Plastic Surgery in Today’s Economy
We have all felt the weight of a depressed economy now and during the past few years, and it is not surprising that spending on luxury items has significantly declined. While the recession officially began in December of 2007 and ended in June 2009 (National Bureau of Economic Research), many are still reluctant to dip into their savings for plastic surgery. Cosmetic plastic surgery has taken a major hit with a record number of ‘for rent’ signs in Beverly Hills and the like.
Even in trying times, there is always room for optimism. The economy has improved somewhat, albeit at a snail’s pace, and the demand for plastic surgery has rebounded this past year. According to the American Society of Plastic Surgeons, the number of cosmetic procedures grew 5% from 12.5 million in 2009 to 13.1 million in 2010. This growth was especially seen in non-surgical procedures such as botulinum toxin and soft tissue fillers. Surgery has improved a small amount, by about 2%, perhaps as consumers recognize that a larger up-front investment may be less costly in the long run.

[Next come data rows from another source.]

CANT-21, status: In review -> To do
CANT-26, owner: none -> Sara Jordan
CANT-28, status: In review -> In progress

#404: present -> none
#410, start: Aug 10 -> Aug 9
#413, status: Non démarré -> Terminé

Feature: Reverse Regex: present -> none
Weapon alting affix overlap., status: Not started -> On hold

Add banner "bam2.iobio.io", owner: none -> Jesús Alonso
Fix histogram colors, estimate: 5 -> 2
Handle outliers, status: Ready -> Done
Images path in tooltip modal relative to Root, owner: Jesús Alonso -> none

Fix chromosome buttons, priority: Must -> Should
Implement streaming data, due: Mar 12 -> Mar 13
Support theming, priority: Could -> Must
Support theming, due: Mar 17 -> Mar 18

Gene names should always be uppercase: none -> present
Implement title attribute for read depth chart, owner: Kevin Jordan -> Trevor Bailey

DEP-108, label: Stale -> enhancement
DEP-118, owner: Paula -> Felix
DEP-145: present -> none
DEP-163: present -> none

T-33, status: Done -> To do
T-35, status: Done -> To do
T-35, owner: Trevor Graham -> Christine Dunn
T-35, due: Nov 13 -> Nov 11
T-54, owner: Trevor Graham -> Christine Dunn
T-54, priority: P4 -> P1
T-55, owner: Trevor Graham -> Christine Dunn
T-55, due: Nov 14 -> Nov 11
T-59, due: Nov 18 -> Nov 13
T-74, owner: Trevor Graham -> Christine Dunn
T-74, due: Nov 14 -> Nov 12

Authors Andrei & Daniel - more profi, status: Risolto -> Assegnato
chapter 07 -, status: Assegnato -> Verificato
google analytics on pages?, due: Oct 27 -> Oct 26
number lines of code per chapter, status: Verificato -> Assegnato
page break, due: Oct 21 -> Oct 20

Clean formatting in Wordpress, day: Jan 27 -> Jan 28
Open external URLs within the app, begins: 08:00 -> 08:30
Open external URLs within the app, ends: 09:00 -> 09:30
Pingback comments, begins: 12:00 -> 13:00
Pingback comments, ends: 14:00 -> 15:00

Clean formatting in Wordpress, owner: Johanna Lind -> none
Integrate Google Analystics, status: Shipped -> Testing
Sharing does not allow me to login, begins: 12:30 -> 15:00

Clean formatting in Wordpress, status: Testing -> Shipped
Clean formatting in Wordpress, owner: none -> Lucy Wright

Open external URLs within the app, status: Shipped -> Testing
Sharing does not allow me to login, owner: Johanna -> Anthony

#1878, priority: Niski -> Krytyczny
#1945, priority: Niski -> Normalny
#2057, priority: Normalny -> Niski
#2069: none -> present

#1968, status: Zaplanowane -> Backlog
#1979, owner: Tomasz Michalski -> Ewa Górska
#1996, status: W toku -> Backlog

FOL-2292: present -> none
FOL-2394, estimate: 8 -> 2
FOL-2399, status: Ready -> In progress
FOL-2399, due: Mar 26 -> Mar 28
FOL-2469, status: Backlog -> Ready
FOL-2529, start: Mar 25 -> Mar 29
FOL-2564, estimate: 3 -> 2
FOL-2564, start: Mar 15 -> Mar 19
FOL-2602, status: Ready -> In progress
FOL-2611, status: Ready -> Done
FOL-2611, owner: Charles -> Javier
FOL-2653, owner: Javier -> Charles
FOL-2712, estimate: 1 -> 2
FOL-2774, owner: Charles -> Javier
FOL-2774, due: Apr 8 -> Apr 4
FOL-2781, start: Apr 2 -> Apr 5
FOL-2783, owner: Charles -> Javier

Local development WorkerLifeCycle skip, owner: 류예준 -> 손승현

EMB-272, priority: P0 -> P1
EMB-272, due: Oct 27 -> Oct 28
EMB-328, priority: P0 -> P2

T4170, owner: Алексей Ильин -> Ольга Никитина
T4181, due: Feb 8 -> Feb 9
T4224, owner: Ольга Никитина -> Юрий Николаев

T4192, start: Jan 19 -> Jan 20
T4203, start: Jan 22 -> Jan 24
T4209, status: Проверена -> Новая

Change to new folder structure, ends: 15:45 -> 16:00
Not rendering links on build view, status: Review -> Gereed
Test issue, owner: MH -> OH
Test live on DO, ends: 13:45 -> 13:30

And while plastic surgery is once again gaining popularity, the number of cosmetic procedures across the country still remains below levels attained before the recession. On the one hand, it seems that plastic surgery would be a lagging indicator of economic improvement, but recent studies in plastic surgery journals have suggested that it may in fact be a leading indicator as it seems to follow stock market indices.
Perhaps this means that, for many, plastic surgery is not just a luxury item, but a necessary tool for increasing competitiveness socially and in the workplace. To ignore the fact that beauty and youth are often consciously or subconsciously associated with value and success is to be blind to the realities of modern society. Also, the vast population of baby boomers will inevitably ramp up demand as improvements in products and technologies will make looking younger easier and more accessible. Despite economic fluctuations, it seems demand for plastic surgery will continue to grow.